Supplied data.
◇ ◇ ◇ ◇ ◇
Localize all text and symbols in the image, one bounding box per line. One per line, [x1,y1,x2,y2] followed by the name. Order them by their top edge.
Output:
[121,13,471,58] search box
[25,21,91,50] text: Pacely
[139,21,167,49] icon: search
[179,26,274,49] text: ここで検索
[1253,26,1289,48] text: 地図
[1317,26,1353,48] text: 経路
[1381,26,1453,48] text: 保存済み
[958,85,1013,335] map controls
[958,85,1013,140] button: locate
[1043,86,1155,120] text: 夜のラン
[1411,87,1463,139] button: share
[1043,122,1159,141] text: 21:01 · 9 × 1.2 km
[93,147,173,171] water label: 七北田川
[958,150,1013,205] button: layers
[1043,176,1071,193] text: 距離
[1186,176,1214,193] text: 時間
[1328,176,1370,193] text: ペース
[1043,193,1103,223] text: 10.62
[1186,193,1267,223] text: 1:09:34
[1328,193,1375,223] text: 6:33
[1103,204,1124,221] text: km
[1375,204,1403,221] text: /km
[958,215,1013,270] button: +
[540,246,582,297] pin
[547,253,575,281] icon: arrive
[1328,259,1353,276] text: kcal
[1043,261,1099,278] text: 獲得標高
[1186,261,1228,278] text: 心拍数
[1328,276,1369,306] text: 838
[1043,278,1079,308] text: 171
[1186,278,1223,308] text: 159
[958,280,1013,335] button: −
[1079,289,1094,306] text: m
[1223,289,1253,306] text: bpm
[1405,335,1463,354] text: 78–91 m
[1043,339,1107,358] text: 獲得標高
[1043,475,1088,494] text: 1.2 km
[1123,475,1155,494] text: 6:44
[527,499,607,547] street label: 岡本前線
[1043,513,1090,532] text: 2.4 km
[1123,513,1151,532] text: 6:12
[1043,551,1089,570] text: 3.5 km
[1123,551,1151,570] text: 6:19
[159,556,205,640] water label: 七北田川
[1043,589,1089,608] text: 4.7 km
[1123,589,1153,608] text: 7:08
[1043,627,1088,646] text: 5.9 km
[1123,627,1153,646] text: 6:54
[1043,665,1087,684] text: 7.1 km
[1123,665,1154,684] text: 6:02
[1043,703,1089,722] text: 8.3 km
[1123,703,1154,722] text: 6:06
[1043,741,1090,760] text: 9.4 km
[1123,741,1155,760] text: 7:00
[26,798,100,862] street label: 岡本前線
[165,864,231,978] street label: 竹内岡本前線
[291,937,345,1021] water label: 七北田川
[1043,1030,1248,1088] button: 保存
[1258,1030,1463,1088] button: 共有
◇ ◇ ◇ ◇ ◇
Exercise. Return the listing above exactly, line for line.

Solved exercise.
Localize all text and symbols in the image, one bounding box per line. One per line, [x1,y1,x2,y2] followed by the name. Order them by their top edge.
Output:
[121,13,471,58] search box
[25,21,91,50] text: Pacely
[139,21,167,49] icon: search
[179,26,274,49] text: ここで検索
[1253,26,1289,48] text: 地図
[1317,26,1353,48] text: 経路
[1381,26,1453,48] text: 保存済み
[958,85,1013,335] map controls
[958,85,1013,140] button: locate
[1043,86,1155,120] text: 夜のラン
[1411,87,1463,139] button: share
[1043,122,1159,141] text: 21:01 · 9 × 1.2 km
[93,147,173,171] water label: 七北田川
[958,150,1013,205] button: layers
[1043,176,1071,193] text: 距離
[1186,176,1214,193] text: 時間
[1328,176,1370,193] text: ペース
[1043,193,1103,223] text: 10.62
[1186,193,1267,223] text: 1:09:34
[1328,193,1375,223] text: 6:33
[1103,204,1124,221] text: km
[1375,204,1403,221] text: /km
[958,215,1013,270] button: +
[540,246,582,297] pin
[547,253,575,281] icon: arrive
[1328,259,1353,276] text: kcal
[1043,261,1099,278] text: 獲得標高
[1186,261,1228,278] text: 心拍数
[1328,276,1369,306] text: 838
[1043,278,1079,308] text: 171
[1186,278,1223,308] text: 159
[958,280,1013,335] button: −
[1079,289,1094,306] text: m
[1223,289,1253,306] text: bpm
[1405,335,1463,354] text: 78–91 m
[1043,339,1107,358] text: 獲得標高
[1043,475,1088,494] text: 1.2 km
[1123,475,1155,494] text: 6:44
[527,499,607,547] street label: 岡本前線
[1043,513,1090,532] text: 2.4 km
[1123,513,1151,532] text: 6:12
[1043,551,1089,570] text: 3.5 km
[1123,551,1151,570] text: 6:19
[159,556,205,640] water label: 七北田川
[1043,589,1089,608] text: 4.7 km
[1123,589,1153,608] text: 7:08
[1043,627,1088,646] text: 5.9 km
[1123,627,1153,646] text: 6:54
[1043,665,1087,684] text: 7.1 km
[1123,665,1154,684] text: 6:02
[1043,703,1089,722] text: 8.3 km
[1123,703,1154,722] text: 6:06
[1043,741,1090,760] text: 9.4 km
[1123,741,1155,760] text: 7:00
[26,798,100,862] street label: 岡本前線
[165,864,231,978] street label: 竹内岡本前線
[291,937,345,1021] water label: 七北田川
[1043,1030,1248,1088] button: 保存
[1258,1030,1463,1088] button: 共有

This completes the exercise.